» Extract to read
····················

Background: Allergen immunotherapy (AIT) has been in practice for more than 100 years. However, research in novel routes and delivery methods of immunotherapy to treat allergic rhinitis (AR) and conjunctivitis has only recently occurred in the United States, where the predominant form of AIT provided is largely via a subcutaneous immunotherapy (SCIT) route. AIT may prevent new sensitizations, improve symptoms, decrease medication usage, and prevent allergic asthma. Although AIT is the only potentially curative treatment for AR, access and adherence continue to be problematic. Only a fraction of eligible patients actually undergo treatment, and attrition rates are high. An obvious limitation of SCIT includes the requirement of regular injections to be provided in the physician's office due to the potential for anaphylaxis. Sublingual immunotherapy (SLIT) for home administration has been investigated as a potential alternative to address this limitation of SCIT.
Methods: A literature review was performed including the current findings from randomized clinical trials and meta-analyses with a discussion of the most recent evidence for the efficacy, safety, and dosing of allergen SLIT.
Results: The current data suggest that SLIT is effective for treatment of seasonal allergies, can potentially prevent asthma, and has a favorable safety profile. Head-to-head studies, however, are few, and comparative effectiveness still remains to be answered. Optimal treatment algorithms for SLIT have not yet been established, with wide variation in dosage selection and schedules. Similarly to SCIT, only a few allergens such as ragweed and grass pollen have been found to be effective in large clinical trials.
Conclusion: Recent data indicate that SLIT is an effective treatment modality for seasonal AR, improve quality of life, and can potentially prevent asthma but head-to head studies comparing SLIT to SCIT are needed.

····················

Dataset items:
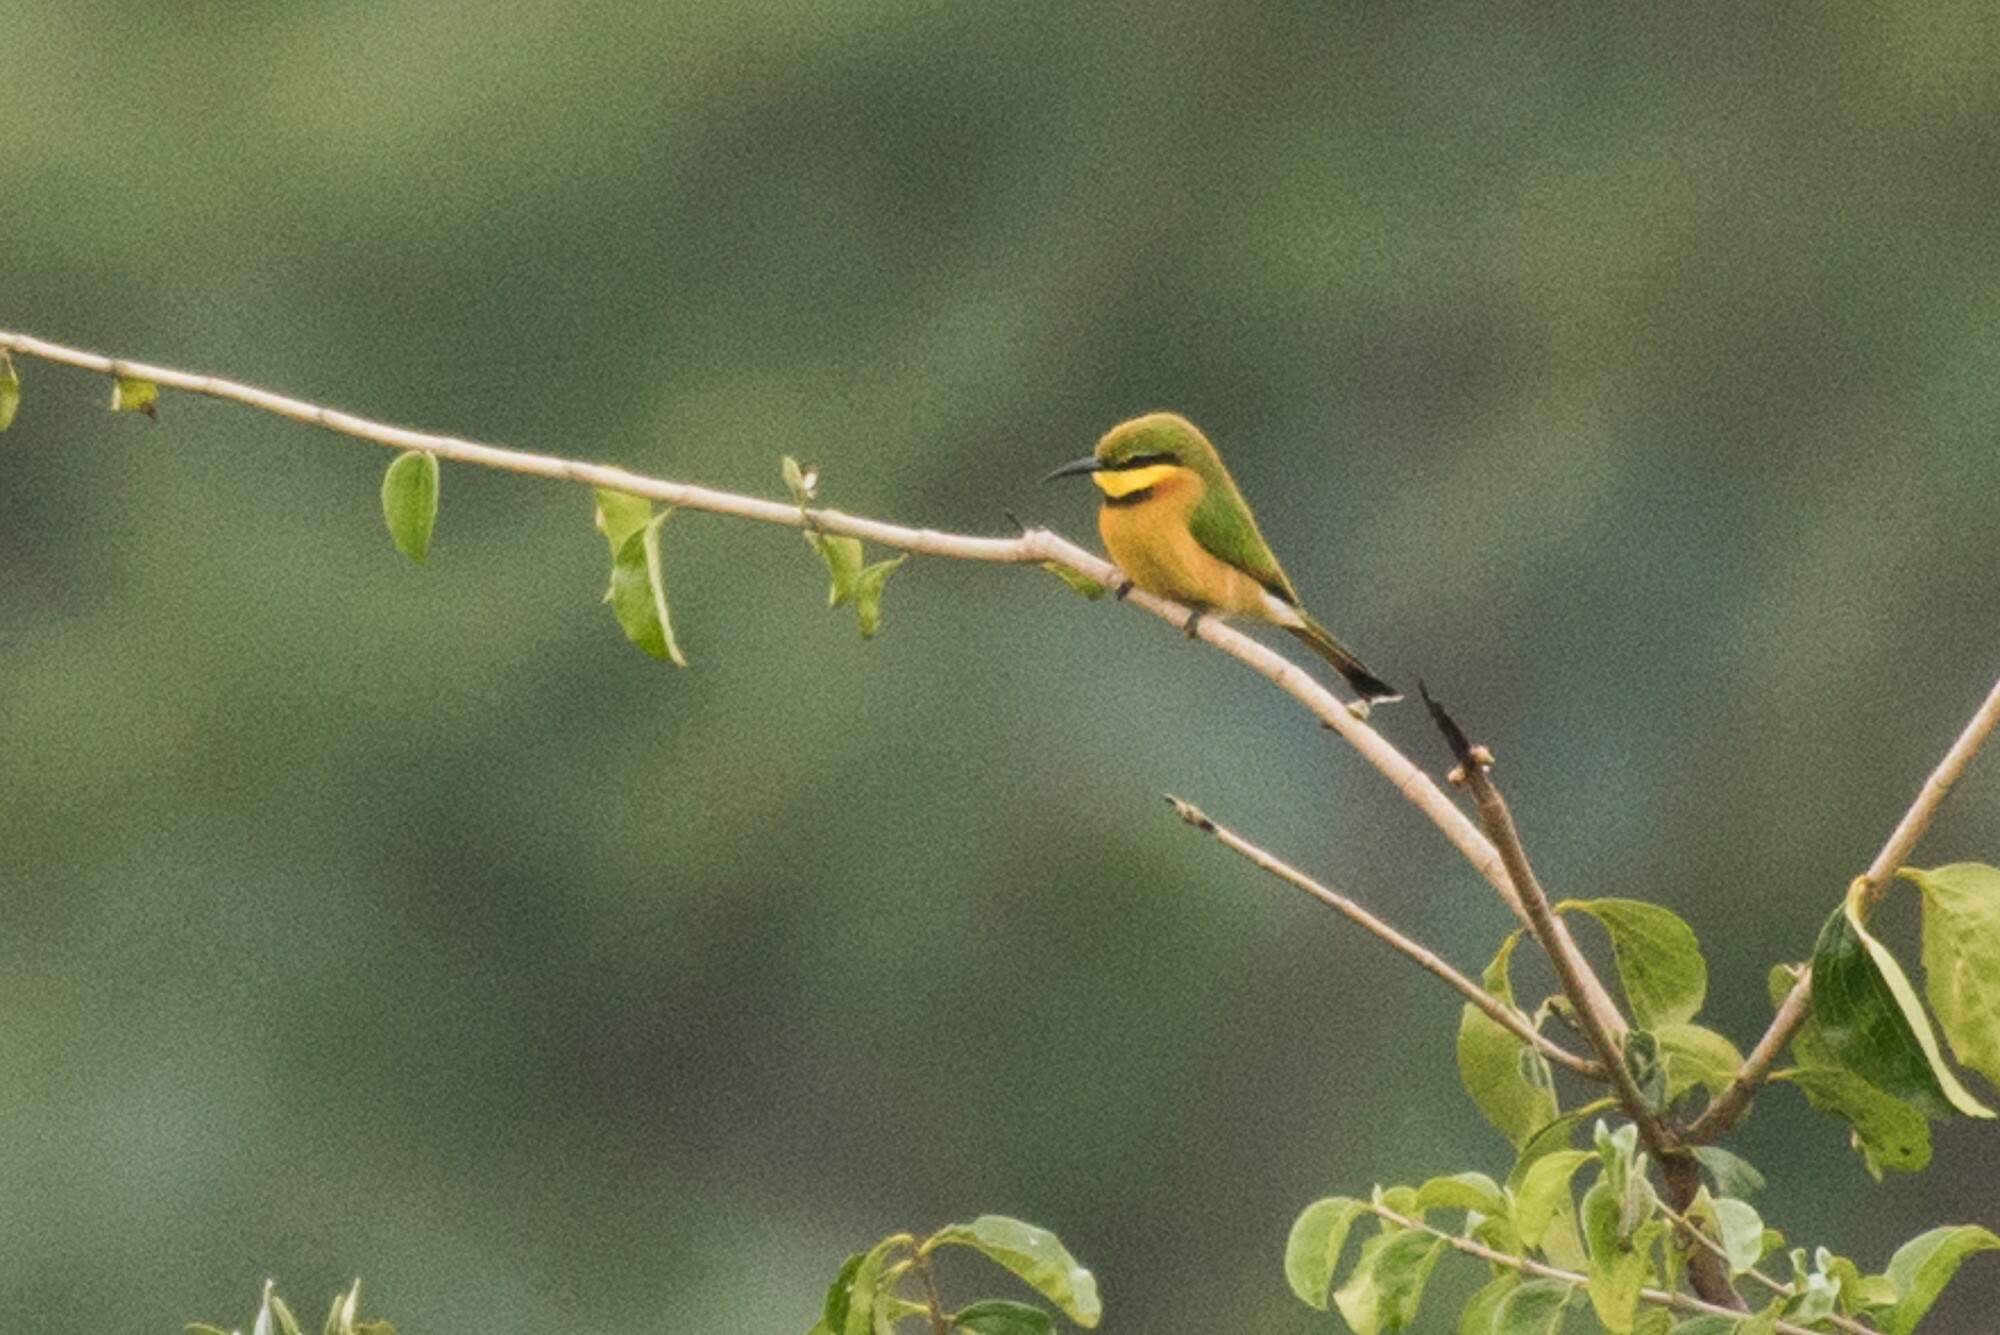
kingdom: Animalia
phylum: Chordata
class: Aves
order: Coraciiformes
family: Meropidae
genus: Merops
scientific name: Merops pusillus
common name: Little bee-eater
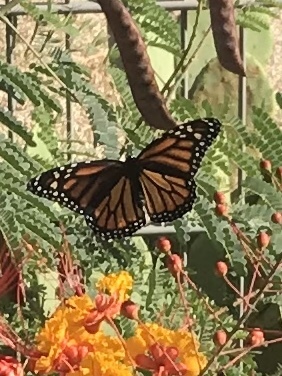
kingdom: Animalia
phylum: Arthropoda
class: Insecta
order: Lepidoptera
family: Nymphalidae
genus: Danaus
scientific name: Danaus plexippus
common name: Monarch
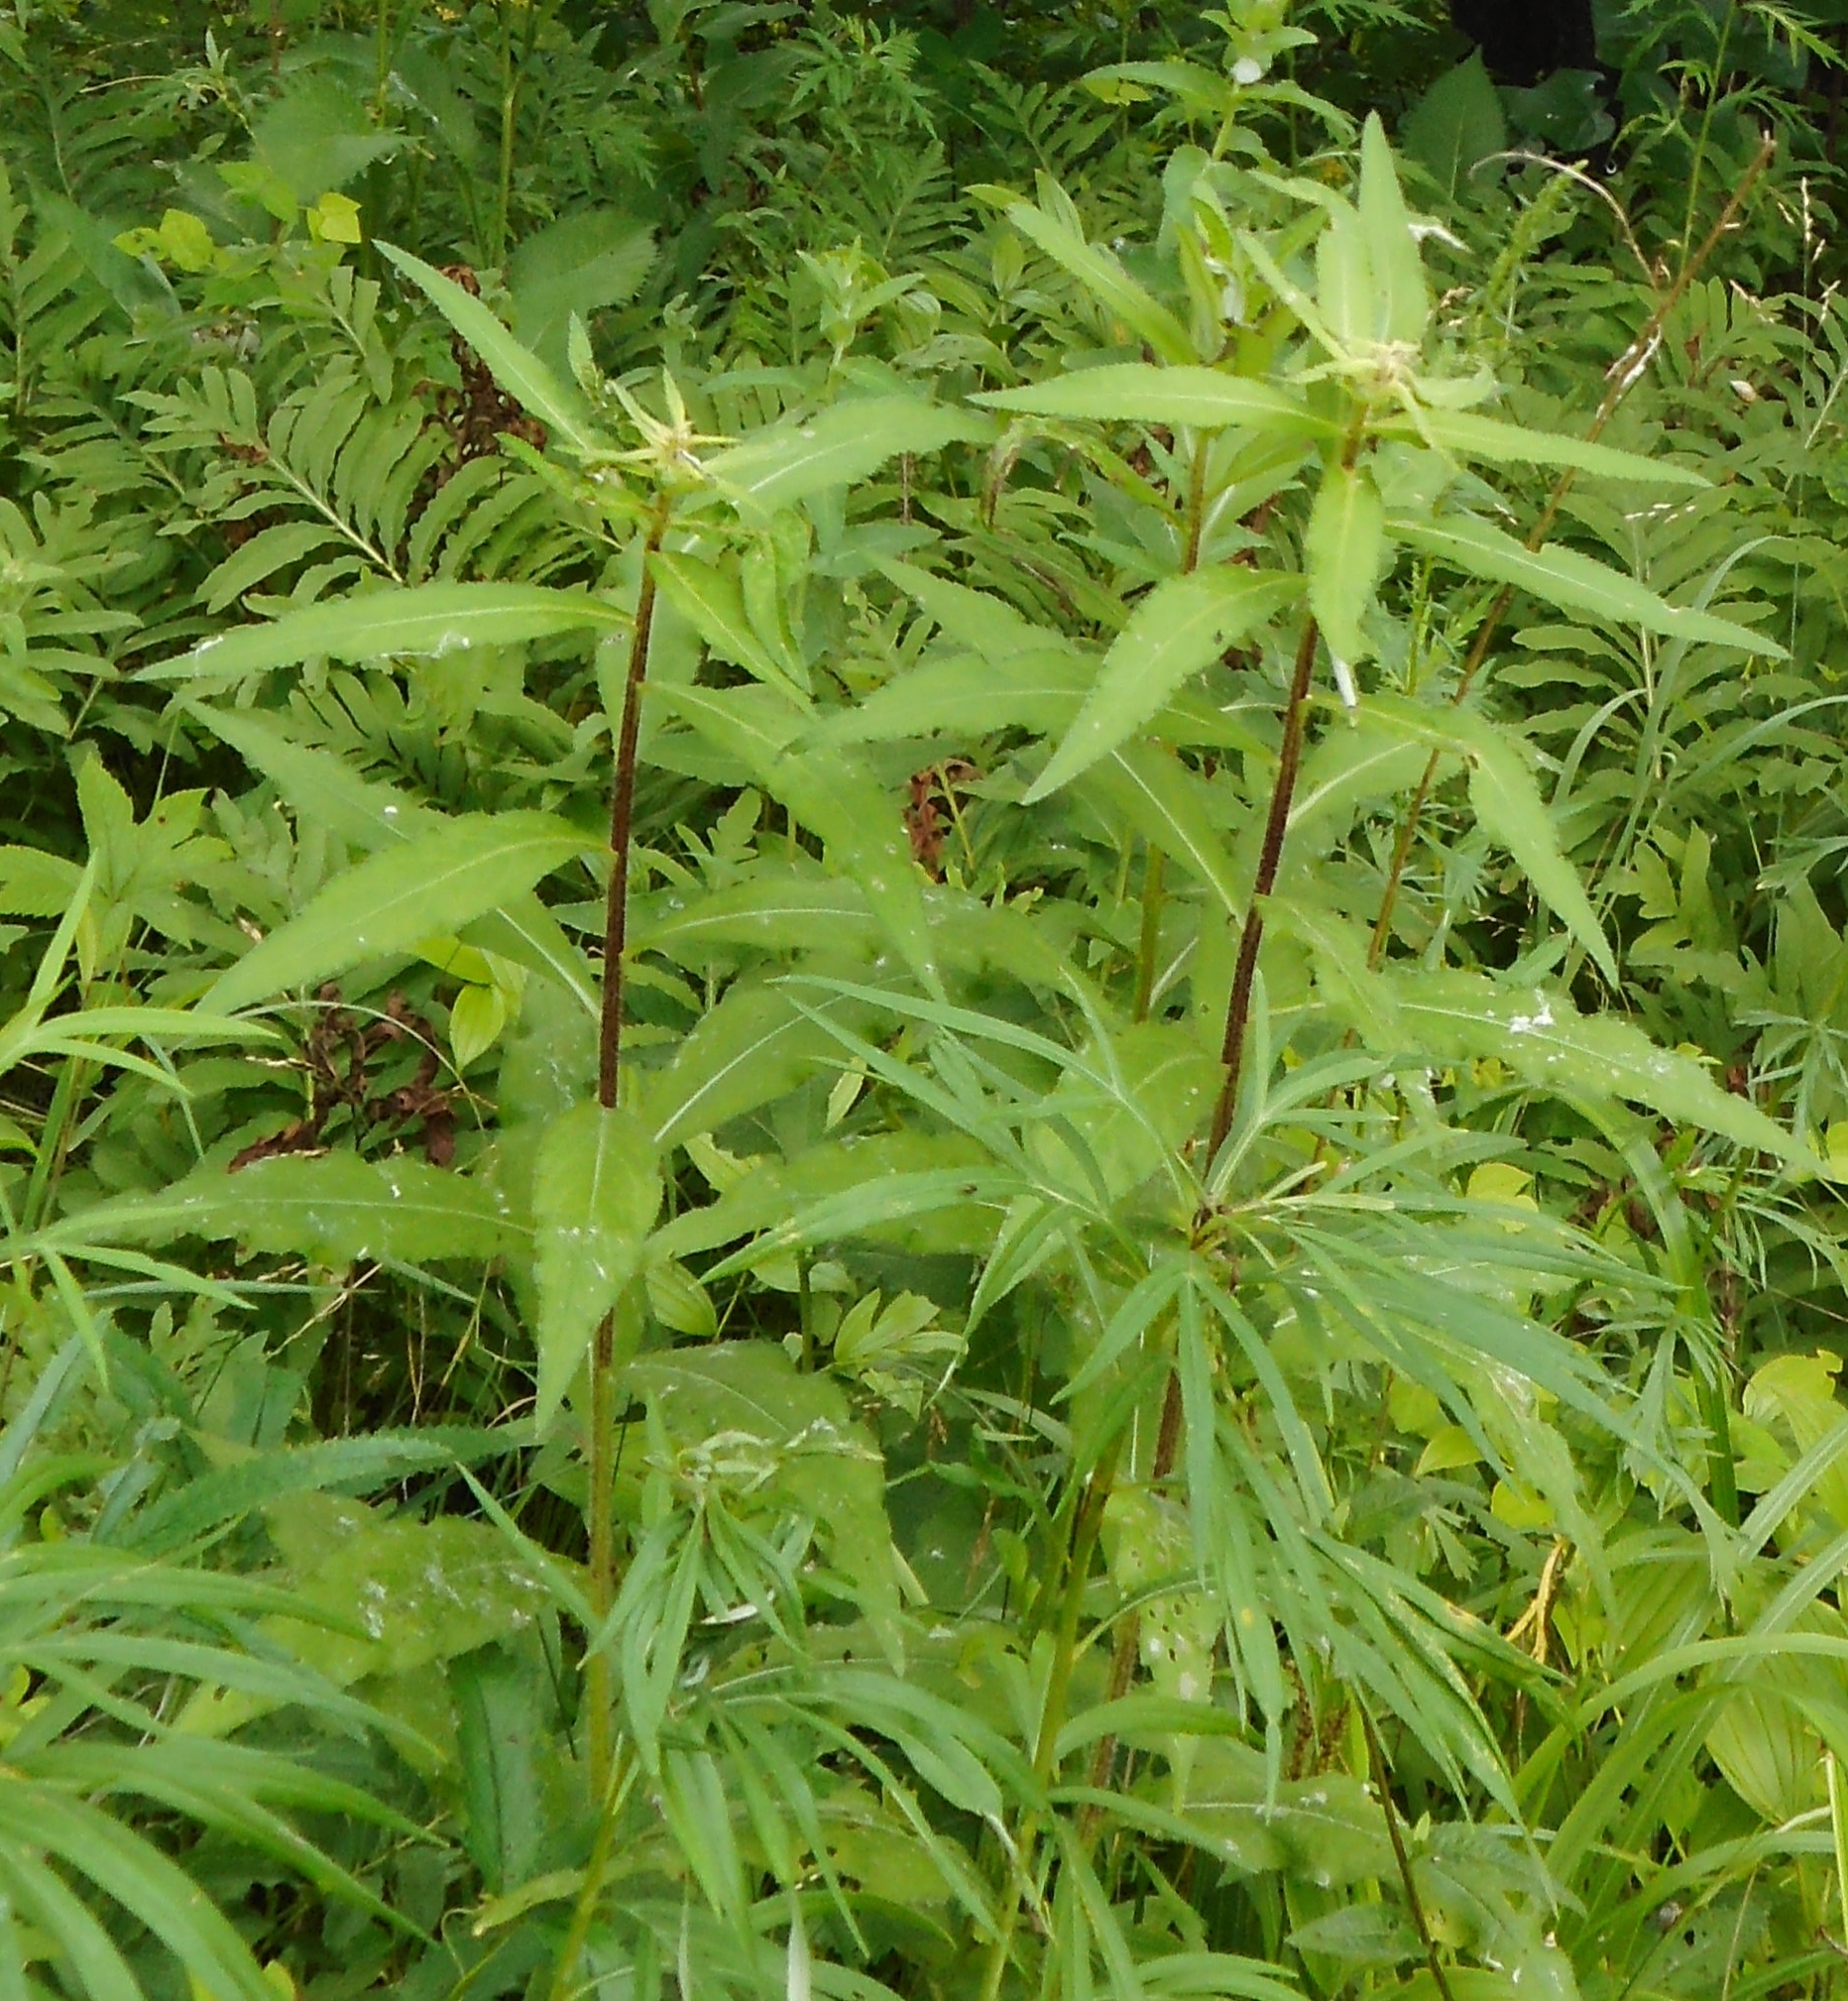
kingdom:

····················

» Task instructions
**1)** Answer these questions from the abstract on sublingual immunotherapy:
(a) How long has allergen immunotherapy been in practice?
(b) What was included in the literature review?
(c) Which allergens have been found effective in large clinical trials?
**2)** Transcribe the stretch of the abstract on sublingual immunotherapy from "Results: The current" through "large clinical trials.".

» Solutions for each task
**1)**
(a) More than 100 years.
(b) Current findings from randomized clinical trials and meta-analyses, with a discussion of the most recent evidence for the efficacy, safety, and dosing of allergen SLIT.
(c) Only a few, such as ragweed and grass pollen.

**2)**
Results: The current data suggest that SLIT is effective for treatment of seasonal allergies, can potentially prevent asthma, and has a favorable safety profile. Head-to-head studies, however, are few, and comparative effectiveness still remains to be answered. Optimal treatment algorithms for SLIT have not yet been established, with wide variation in dosage selection and schedules. Similarly to SCIT, only a few allergens such as ragweed and grass pollen have been found to be effective in large clinical trials.